CHIEF JUSTICE FITZGERALD

delivered the judgment of the court, with opinion.

Justices Freeman, Thomas, Kilbride, Garman, and Karmeier concurred in the judgment and opinion.

Justice Burke dissented, with opinion.

OPINION

Defendant, Marc A. Close, was charged by indictment with one count of felony driving while license revoked (625 ILCS 5/6 — 303(d) (West 2006)). The circuit court of La Salle County granted defendant’s motion to quash arrest and suppress evidence, finding the stop of defendant’s vehicle was unlawful because the officer had no reasonable, articulable suspicion that defendant was driving outside the terms of his restricted driving permit (RDP). The appellate court reversed and remanded for further proceedings. 389 Ill. App. 3d 228.

For the reasons stated below, we affirm the judgment of the appellate court.

BACKGROUND

On August 7, 2007, defendant was indicted by a La Salle County grand jury on one count of felony driving while license revoked. The indictment alleged that on June 24, 2007, defendant knowingly drove a 1987 Chevrolet vehicle upon a public highway in LaSalle, Illinois, at a time when his license was revoked, and that the basis for the revocation was a conviction for driving under the influence of alcohol. The indictment also alleged that defendant previously had been convicted of the offense of driving while license revoked, and that the basis for that revocation was also a conviction for driving while under the influence of alcohol. See 625 ILCS 5/11— 501 (West 2006).

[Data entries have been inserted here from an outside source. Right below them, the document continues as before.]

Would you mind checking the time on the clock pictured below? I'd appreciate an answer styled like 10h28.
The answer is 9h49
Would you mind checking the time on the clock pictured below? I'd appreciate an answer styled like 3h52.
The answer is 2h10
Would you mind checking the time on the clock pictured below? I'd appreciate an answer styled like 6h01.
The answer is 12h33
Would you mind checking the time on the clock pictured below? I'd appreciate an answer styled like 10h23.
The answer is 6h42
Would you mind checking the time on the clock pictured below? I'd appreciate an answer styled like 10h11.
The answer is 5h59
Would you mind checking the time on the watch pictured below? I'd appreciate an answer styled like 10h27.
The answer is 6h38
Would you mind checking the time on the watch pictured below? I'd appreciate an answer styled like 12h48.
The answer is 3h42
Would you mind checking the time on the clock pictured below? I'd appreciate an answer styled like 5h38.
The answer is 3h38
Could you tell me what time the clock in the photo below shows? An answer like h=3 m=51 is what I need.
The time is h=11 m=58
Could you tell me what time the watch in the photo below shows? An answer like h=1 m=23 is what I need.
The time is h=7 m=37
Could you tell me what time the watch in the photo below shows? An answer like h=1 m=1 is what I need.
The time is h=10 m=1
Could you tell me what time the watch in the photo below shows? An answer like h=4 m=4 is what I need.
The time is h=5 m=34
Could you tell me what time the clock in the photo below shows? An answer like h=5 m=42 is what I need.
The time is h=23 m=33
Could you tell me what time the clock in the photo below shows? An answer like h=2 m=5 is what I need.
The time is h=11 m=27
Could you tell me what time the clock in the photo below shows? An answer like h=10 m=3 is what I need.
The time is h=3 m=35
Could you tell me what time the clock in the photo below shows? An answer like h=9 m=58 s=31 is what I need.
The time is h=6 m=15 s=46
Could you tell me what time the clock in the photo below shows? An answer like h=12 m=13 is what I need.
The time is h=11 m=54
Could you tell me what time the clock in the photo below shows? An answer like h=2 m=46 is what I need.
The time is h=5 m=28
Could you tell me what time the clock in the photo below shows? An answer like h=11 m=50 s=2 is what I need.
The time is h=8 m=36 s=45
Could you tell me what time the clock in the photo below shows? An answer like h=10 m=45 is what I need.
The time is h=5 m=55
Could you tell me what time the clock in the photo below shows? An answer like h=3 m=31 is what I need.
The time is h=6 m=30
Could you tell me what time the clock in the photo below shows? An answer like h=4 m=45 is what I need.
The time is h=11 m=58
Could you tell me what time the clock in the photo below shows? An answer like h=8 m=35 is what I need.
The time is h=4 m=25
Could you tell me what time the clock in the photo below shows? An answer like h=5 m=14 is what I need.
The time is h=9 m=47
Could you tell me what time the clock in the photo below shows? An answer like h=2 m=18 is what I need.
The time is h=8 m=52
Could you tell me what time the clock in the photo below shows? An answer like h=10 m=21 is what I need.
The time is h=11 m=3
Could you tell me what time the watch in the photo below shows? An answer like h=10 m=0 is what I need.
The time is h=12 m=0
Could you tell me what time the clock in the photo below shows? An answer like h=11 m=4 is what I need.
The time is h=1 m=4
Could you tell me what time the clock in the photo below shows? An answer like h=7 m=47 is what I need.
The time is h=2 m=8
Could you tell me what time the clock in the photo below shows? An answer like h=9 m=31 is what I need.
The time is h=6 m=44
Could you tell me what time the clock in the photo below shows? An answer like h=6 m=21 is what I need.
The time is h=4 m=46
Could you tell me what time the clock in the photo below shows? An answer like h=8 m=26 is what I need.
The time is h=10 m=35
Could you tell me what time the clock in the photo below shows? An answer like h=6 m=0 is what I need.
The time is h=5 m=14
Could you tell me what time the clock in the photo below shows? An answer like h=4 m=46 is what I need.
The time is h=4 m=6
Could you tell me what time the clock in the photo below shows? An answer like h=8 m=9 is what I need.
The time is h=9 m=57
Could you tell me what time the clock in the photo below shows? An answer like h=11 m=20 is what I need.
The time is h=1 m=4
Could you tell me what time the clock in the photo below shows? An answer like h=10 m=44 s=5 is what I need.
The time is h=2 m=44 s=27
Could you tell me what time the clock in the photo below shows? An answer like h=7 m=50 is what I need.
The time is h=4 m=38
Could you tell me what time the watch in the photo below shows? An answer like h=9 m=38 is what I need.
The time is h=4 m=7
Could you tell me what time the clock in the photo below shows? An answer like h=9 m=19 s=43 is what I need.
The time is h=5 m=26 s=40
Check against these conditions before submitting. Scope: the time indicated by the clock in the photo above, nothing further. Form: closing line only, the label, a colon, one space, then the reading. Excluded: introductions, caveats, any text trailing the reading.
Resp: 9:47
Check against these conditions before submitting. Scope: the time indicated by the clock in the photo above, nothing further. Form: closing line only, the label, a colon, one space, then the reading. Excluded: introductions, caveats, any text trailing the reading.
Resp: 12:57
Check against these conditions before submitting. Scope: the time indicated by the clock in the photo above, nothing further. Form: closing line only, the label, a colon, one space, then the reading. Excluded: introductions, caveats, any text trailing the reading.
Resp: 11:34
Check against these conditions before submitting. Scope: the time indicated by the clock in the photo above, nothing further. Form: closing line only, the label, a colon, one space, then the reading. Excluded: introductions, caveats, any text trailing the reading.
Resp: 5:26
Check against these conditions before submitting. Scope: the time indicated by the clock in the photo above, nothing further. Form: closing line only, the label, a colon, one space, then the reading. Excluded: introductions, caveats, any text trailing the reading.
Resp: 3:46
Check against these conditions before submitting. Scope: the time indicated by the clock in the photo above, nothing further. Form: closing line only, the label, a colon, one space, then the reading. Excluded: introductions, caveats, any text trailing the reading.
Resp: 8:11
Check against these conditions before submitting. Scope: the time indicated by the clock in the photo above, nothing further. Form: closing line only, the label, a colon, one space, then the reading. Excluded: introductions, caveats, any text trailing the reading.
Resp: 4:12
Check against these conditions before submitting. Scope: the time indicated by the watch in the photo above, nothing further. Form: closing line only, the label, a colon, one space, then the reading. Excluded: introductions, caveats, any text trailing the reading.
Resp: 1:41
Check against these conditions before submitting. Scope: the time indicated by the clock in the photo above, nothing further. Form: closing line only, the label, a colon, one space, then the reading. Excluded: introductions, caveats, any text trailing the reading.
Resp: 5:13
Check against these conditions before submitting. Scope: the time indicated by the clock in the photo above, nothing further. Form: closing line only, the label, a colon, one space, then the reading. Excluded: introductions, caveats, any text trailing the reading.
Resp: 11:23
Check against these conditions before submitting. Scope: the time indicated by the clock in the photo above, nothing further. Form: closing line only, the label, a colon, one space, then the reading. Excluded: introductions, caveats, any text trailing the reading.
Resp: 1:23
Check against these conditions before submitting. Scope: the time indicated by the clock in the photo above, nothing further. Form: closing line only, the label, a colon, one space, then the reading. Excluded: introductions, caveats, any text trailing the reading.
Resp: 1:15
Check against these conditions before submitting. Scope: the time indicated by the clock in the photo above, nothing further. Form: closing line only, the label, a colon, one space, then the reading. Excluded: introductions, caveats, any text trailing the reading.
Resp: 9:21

Defendant filed a motion to quash his arrest and suppress evidence. At the hearing, Officer Thomas Belski of the LaSalle police department testified that on Sunday, June 24, 2007, at 7:13 p.m. he was on routine patrol. He ran a registration check of a 1987 Chevrolet pickup on his mobile computer, which disclosed that the license of the registered owner, defendant, had been revoked. The computer also disclosed that the owner had been issued an RDB but did not disclose the terms of the RDE Belski testified that the person driving the pickup truck strongly resembled the photograph of the owner that he was able to pull up on his computer. Belski stopped the vehicle, asked defendant if he was aware his license was revoked, and subsequently arrested defendant for driving while license revoked. Prior to the stop, Belski did not observe defendant commit any traffic violation.

Defense counsel asked Belski, “The reason that you stopped the vehicle [was] because you had a hunch that he [defendant] was not driving within the periods of his restricted driving permit, isn’t that correct?” Belski answered, “Yes, I did.” Belski later explained that based on his experience, an RDP is typically issued for work or hardship, and prior to stopping defendant, he took into account the day of the week — Sunday; the time of day— 7:13 p.m.; and defendant’s clothing — a tank top, baseball cap, and sunglasses.

Relying on People v. Johnson, 379 Ill. App. 3d 710 (2008), defendant argued that Officer Belski’s hunch that defendant was driving outside the parameters of his RDP did not provide an adequate basis for the vehicle stop. The trial court agreed and granted defendant’s motion to suppress. The State subsequently filed a certificate of substantial impairment and notice of appeal. See 210 Ill. 2d R. 604(a)(1); People v. Young, 82 Ill. 2d 234, 247 (1980).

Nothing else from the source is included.